2011-2012 sezonunda 2-4lük 3 skorumuz vardı, 3 kırılma maçı, 2sinin sonunda gülen 1inin ise kaybeden kısmındaydık. ama belki de en değerlisi kaybettiğimiz maçın kazandırdıklarıydı.
7 numarada bu 2-4ler var.tarihine göre gidelim;
26 ekim 2011 galatasaray-gaziantep maçı
maç öncesi puan durumunda 2.sıradayken bu maçta alınacak galibiyet, fikstürün geri kalan kısmı için avantaj sağlayacaktı.
sakatlanan gökhan ve cezalı hale düşen servet'in sonu oluyordu bu maç, bu skor. kaybederken en büyük yükümüz servet'i de sırtımızdan atarak devam ettik yola. ertesi hafta kayseri maçında 11'e adım atan semih daha da bırakmayacak nasılsa formayı. mağlubiyetin hayırlısı da böyle oluyormuş demek ki.
gazetelerin ertesi gün dediği gibi "korku filmi"ydi.
galatasaray dergisinin maç yazısından;
en sevdiğimiz Galatasaray en sevdiğimiz halinde şimdi. Bilirsiniz Don Kişot'u dönemin İspanya'sında sistemden rahatsızlık duyan kitleyi sembolize eden yiğit kahramanı. Sisteme yani yel değirmenlerine karşı savaşını bilirsiniz. Galatasaray bir kez daha imkansızı başarmaya soyunuyor şimdi. Bir kez daha yel değirmenlerine karşı savaşıyor. Tek başına. Dimdik. Bir kez daha kazanacak. Ama kazanmaktan önemlisi, bir kez daha savaşacak.
ikinci maç;
7 ocak 2012 samsunspor-galatasaray maçı
19.haftaya girilirken son 7 deplasman maçında gol dahi yememiş bir galatasaray gerçeği vardı.7 haftalık galibiyet serisinden bahsetmek de lazım tabi. afrika kupasına giden eboue'den ayrı ilk maçımızdı, yanlış hatırlamıyorsam federasyonları ibnelik yapmıştı, bu maçta oynatma ihtimalimiz vardı yoksa. maçta devre arasına 2-0 geride girerken galibiyet serisini düşünen yoktu gerçi, twitterda konuşulanlar 2011-2012 sezonunun en olumsuz 45 dakikalarındandı. ama 60a kadar atacağımız bir gol maç sonuna kadar puan ihtimalini canlı tutacaktı. bunun farkındaydık en azından. bazıları için 60a kadar bazısı için 50 bazısı için de 75.dakikaydı. 2.yarının başında sabri çıkıp riera girerken neyle karşılaşacağımızı bilmiyorduk tabii.
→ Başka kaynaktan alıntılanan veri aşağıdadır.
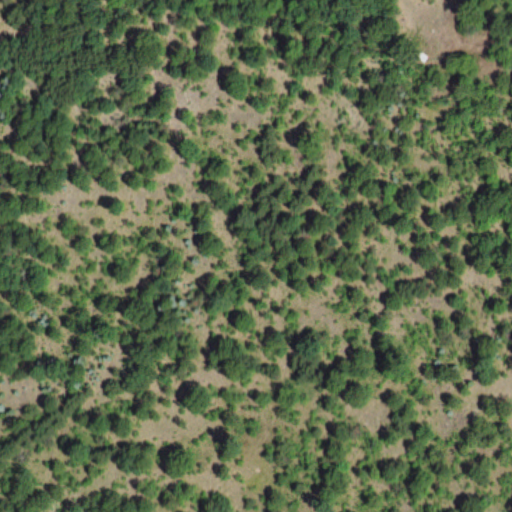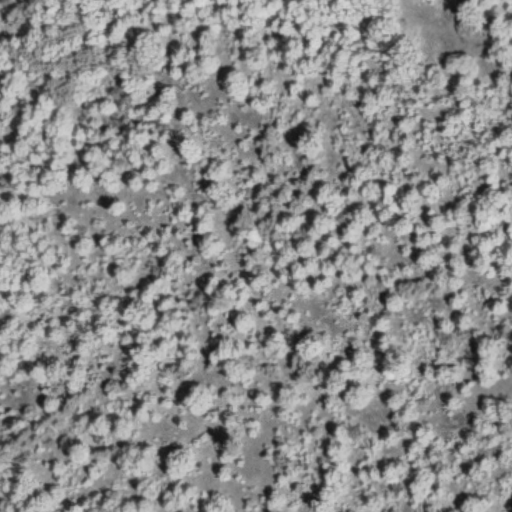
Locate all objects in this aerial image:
road: (426, 11)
semih 60'a kadar filan beklemedi ama, 51de farkı 1e düşürdüğünde olacaktı, biliyorduk.
selçuk 9.haftada kayseriye attğı golün aynısını atarken galibiyet golünü kim atar bahisleri başlamıştı.
selçuk dedikten sonra gol attıktan 2 dakika geçmeden kale çizgisinden çıkardığı top gol kadar değerliydi. bunu es geçmeyelim. "muslera, selçuk'u tebrik ediyor" spikerin aktarışı.
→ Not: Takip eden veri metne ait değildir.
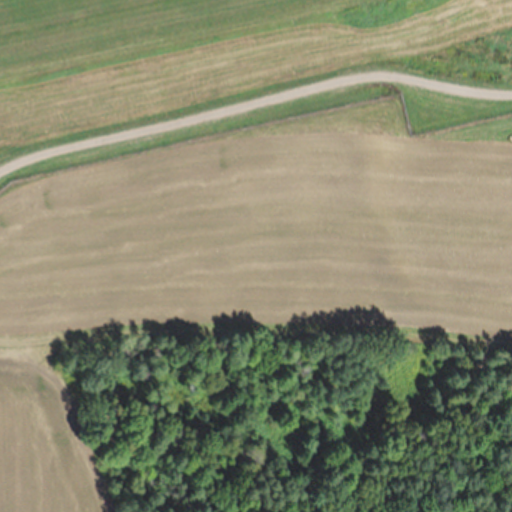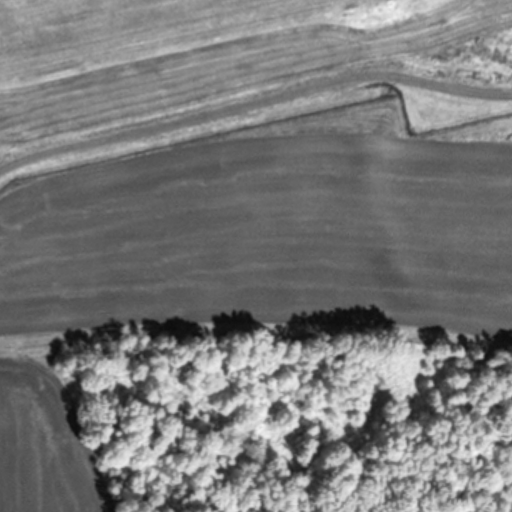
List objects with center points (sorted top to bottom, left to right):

emre'nin ortası baros'un bomboş kafası derken 2-3 de rahat bi nefes aldık..
sercan melo'nun kendisine atacaksın dediği golü attığı an 2012nin kayda değer ilk zaferine imza atıyordu bizimkiler.
son 2-4lük maç;
28 nisan 2012 trabzon galatasaray maçı
süper finalde içerde kaybedilen fener maçı sonrası ilk maç. şampiyonluk gidiyor mu, bundan sonra bizi şampiyon yapmaz sesleri iyice yükselmişti 22 nisan 2012 gecesi(2012 nin açık ara en kötü günü) 2ye düşen puan farkı trabzon deplasmanı öncesi korkutucuydu, neyse ki selçuk vardı.maç öncesi hafta içi taraftara açılan antrenmandan bahsetmeden geçmek olmaz.
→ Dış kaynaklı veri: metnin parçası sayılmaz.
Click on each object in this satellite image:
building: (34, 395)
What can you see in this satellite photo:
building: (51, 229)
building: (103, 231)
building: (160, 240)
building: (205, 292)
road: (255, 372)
normal sezonda frikik attığı kaleye bu sefer de boş geçmedi selçuk, 3-4 dakika sonra necati'ye yaptığı asistle trabzon'a tekrar hatırlattı kendini. sonrasında eboue'nin muhteşem oyununun hakkını verircesine 61.dakikada attığı gol. kabus 1 hafta sürüyordu, normal hayata dönme zamanıydı artık. şampiyon olacaktık, iyiler mutlaka kazanacaktı şüphesi olan varsa da kalmasındı artık.